All pets are given the same vaccine dose regardless of their size, which means a cat that weighs five pounds will get the same dose as a 150-pound dog. The same, incidentally, is also true of humans. It’s mind-boggling to consider a kitten getting dosed with the same amount of neurotoxins as a 150-pound Great Dane. Small pet breeds have a 10-times higher likelihood of experiencing negative reactions to vaccines, and they can show up anywhere from two months to ten years after the pet is given the jab.
Therefore, it’s little surprise that vaccine reactions in pets have reached an all-time high, with 10 percent of U.K. dogs and cats experiencing adverse reactions to vaccines.
Dr. John Robb is a Connecticut vet who has 34 years of experience saving pets’ lives, and he has not been shy in voicing his concerns about pet over-vaccination. He and other vets are asking the government to change the rules so that smaller doses can be given to smaller pets in order to reduce their risk of side effects.
In an eye-opening YouTube video, Dr. Robb passionately presents scientific evidence of the dangers to Connecticut state officials, who respond by laughing at him and ignoring him. Several of those in attendance can be seen playing with their smartphones while he presents documents that show the dangers.
Sadly, it’s not unusual for pets to experience adverse reactions after getting vaccinated. Some of the potential issues include lethargy, immunosuppression, changes in behavior, weight loss, sarcomas, arthritis, abortion, oral ulcers, respiratory disease, and hair loss.
Writing for Dogs Naturally, veterinarian Patricia Jordan calls attention to how dangerous and unnecessary annual vaccination is for dogs. She cites research from top veterinary immunology researcher Dr. Ronald D. Schultz that shows how a round of core vaccines when they are puppies can protect most dogs for many years, if not for life.

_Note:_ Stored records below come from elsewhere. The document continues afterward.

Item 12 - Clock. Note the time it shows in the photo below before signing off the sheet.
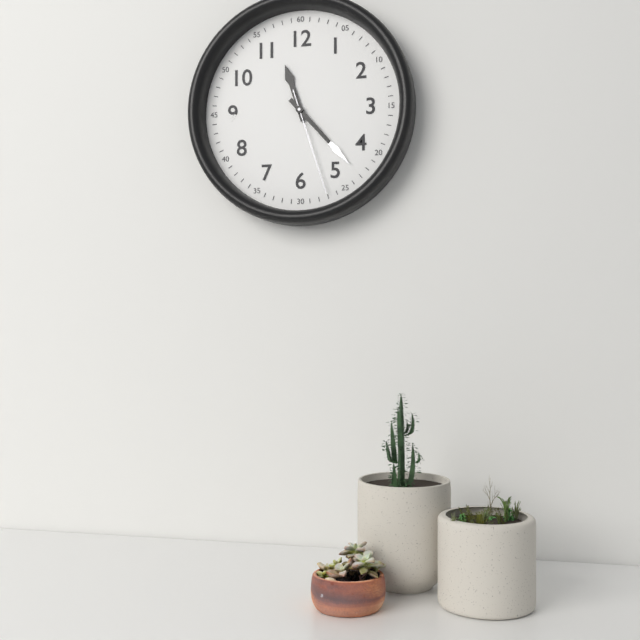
11:23:27
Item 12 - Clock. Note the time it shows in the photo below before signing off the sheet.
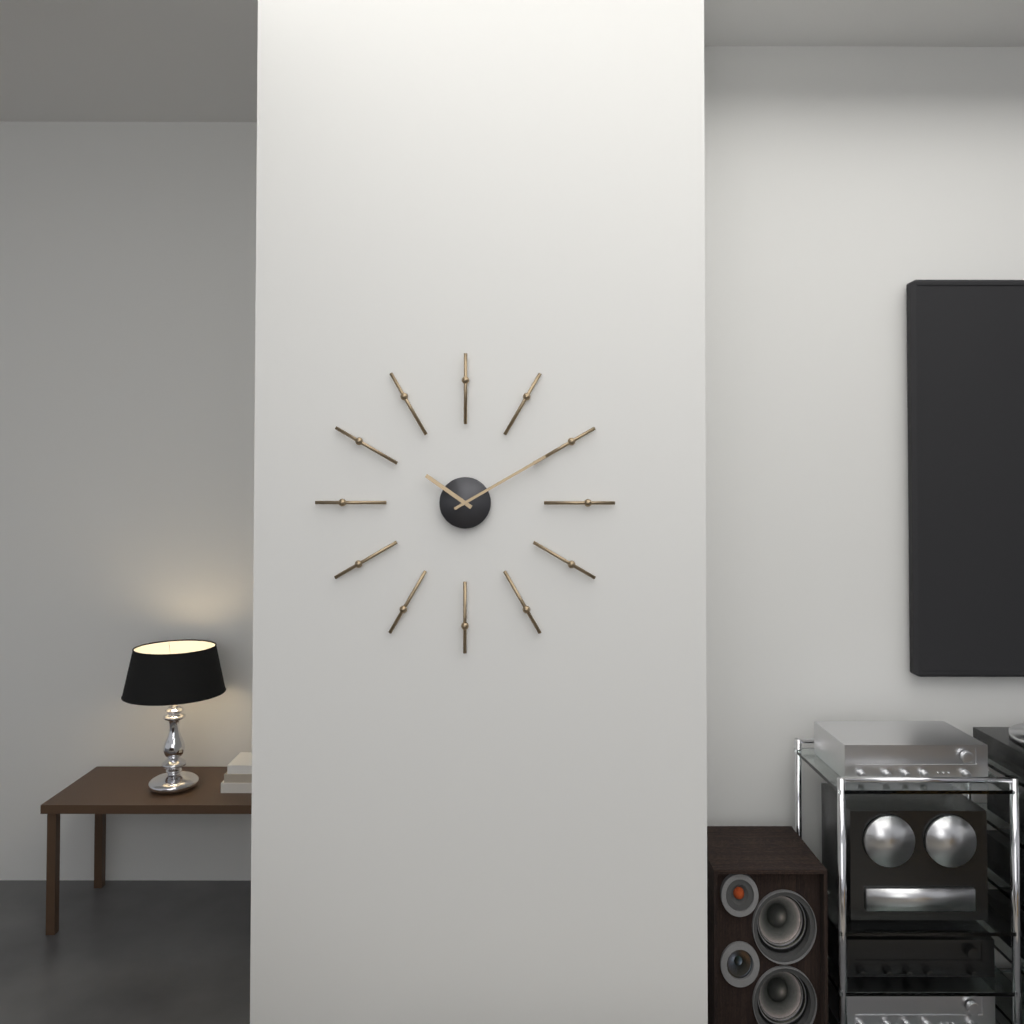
10:10
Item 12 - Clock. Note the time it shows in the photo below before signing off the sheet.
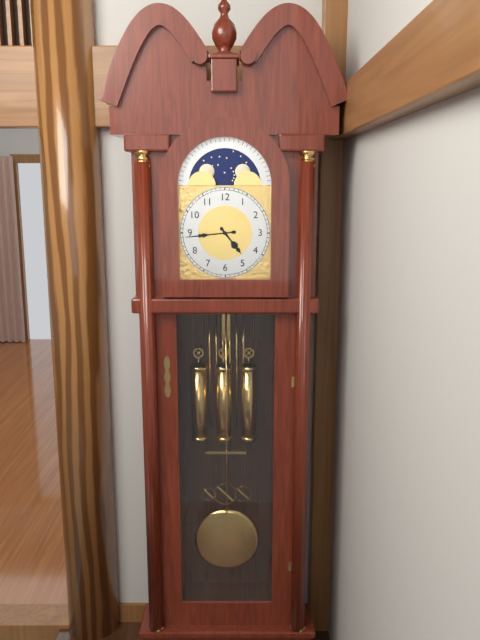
4:44
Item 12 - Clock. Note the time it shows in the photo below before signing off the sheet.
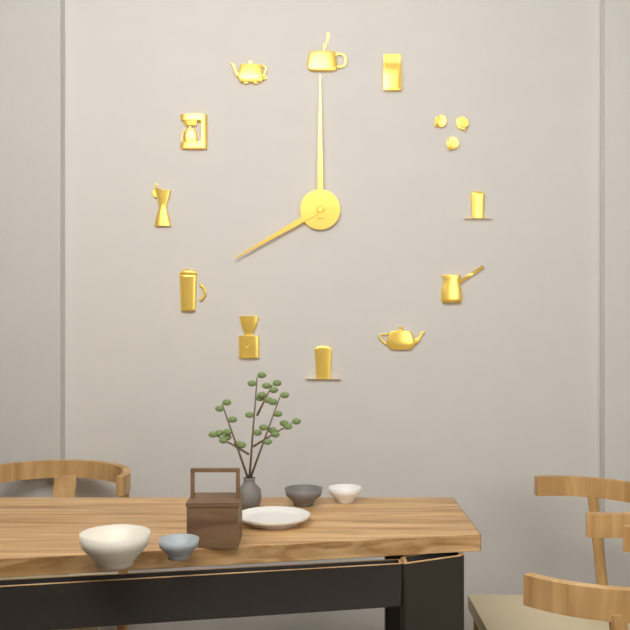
8:00
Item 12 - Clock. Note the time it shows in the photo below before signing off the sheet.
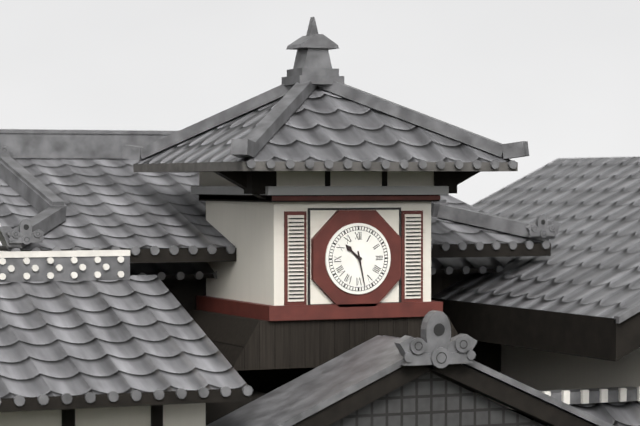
10:28
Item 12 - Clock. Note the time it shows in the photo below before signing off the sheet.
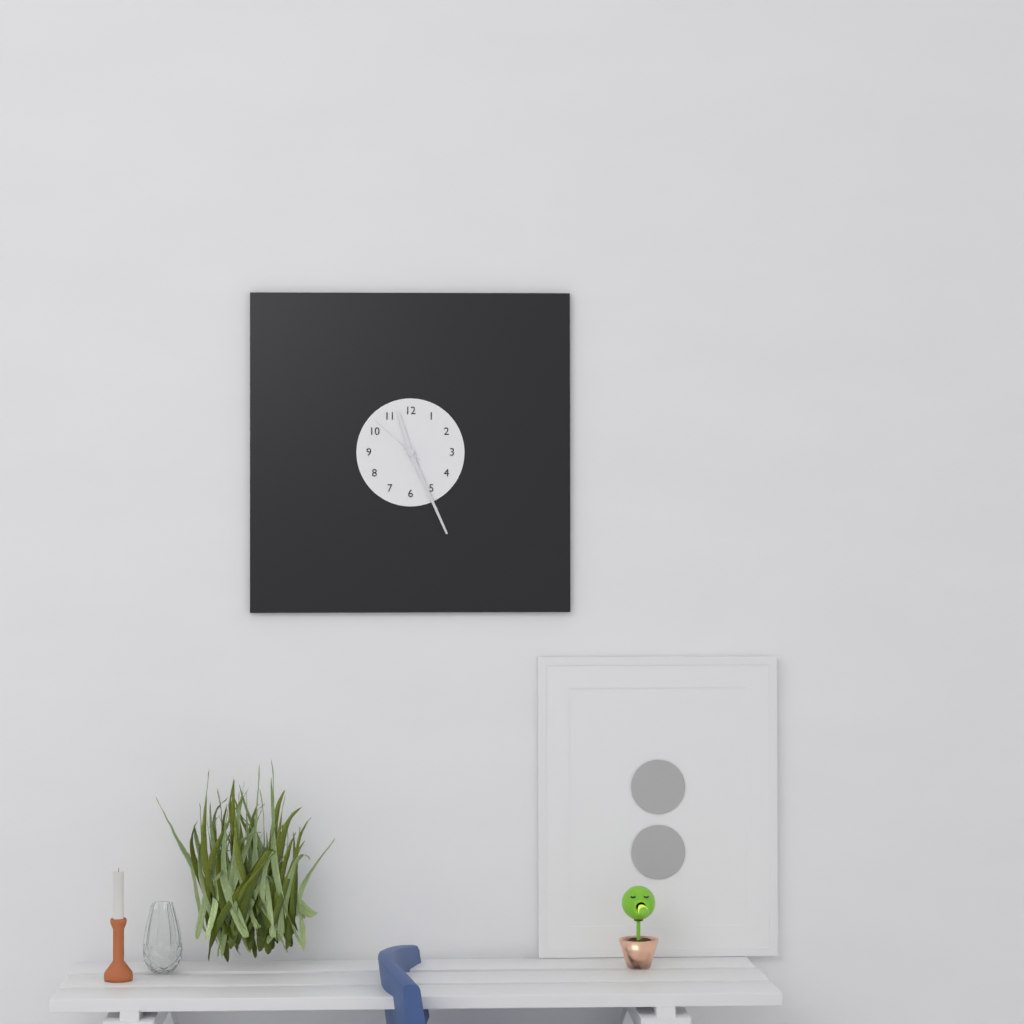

She also points out that respected bodies like the American Veterinary Medical Association, the World Small Animal Veterinary Association, and the American Animal Hospital Association have all publicly declared that yearly vaccinations are not necessary and even potentially harmful. However, this continues to be standard practice for many vets, with around 60 percent pushing clients to get their dogs vaccinated each year.
In her years as a practicing vet, Jordan has personally seen hundreds of serious vaccine reactions in pets, including lifelong chronic illnesses, cancer, autoimmune diseases, and fatalities. She also warns people against getting the Lyme disease vaccine for their pets due to its low efficacy and high risk. In fact, she said it was so dangerous in tests on humans that it was withdrawn, yet dogs are routinely given the shot despite their low risk of getting the disease in the first place.
Of course, it’s all part of business, with the global veterinary vaccine market worth $5.5 billion in 2015 and growing. Jordan sums up the issue when she says: “My experience in veterinary clinics shows that about 15% of most clinics’ income is from vaccines … and then another 65% is spent addressing the vaccine-induced diseases that result. When your dog develops chronic disease from vaccination, that’s a lifetime of income for the clinic. It’s easy to see why they want you to vaccinate.”
If you have a pet, it’s important that you keep this in mind and avoid exposing your furry friend to unnecessary vaccine exposure. While you do have to comply with laws regarding rabies vaccines, for example, be sure you are only doing the minimum required – the three-year rabies vaccine is actually the same shot as the one-year version, so opt for the former.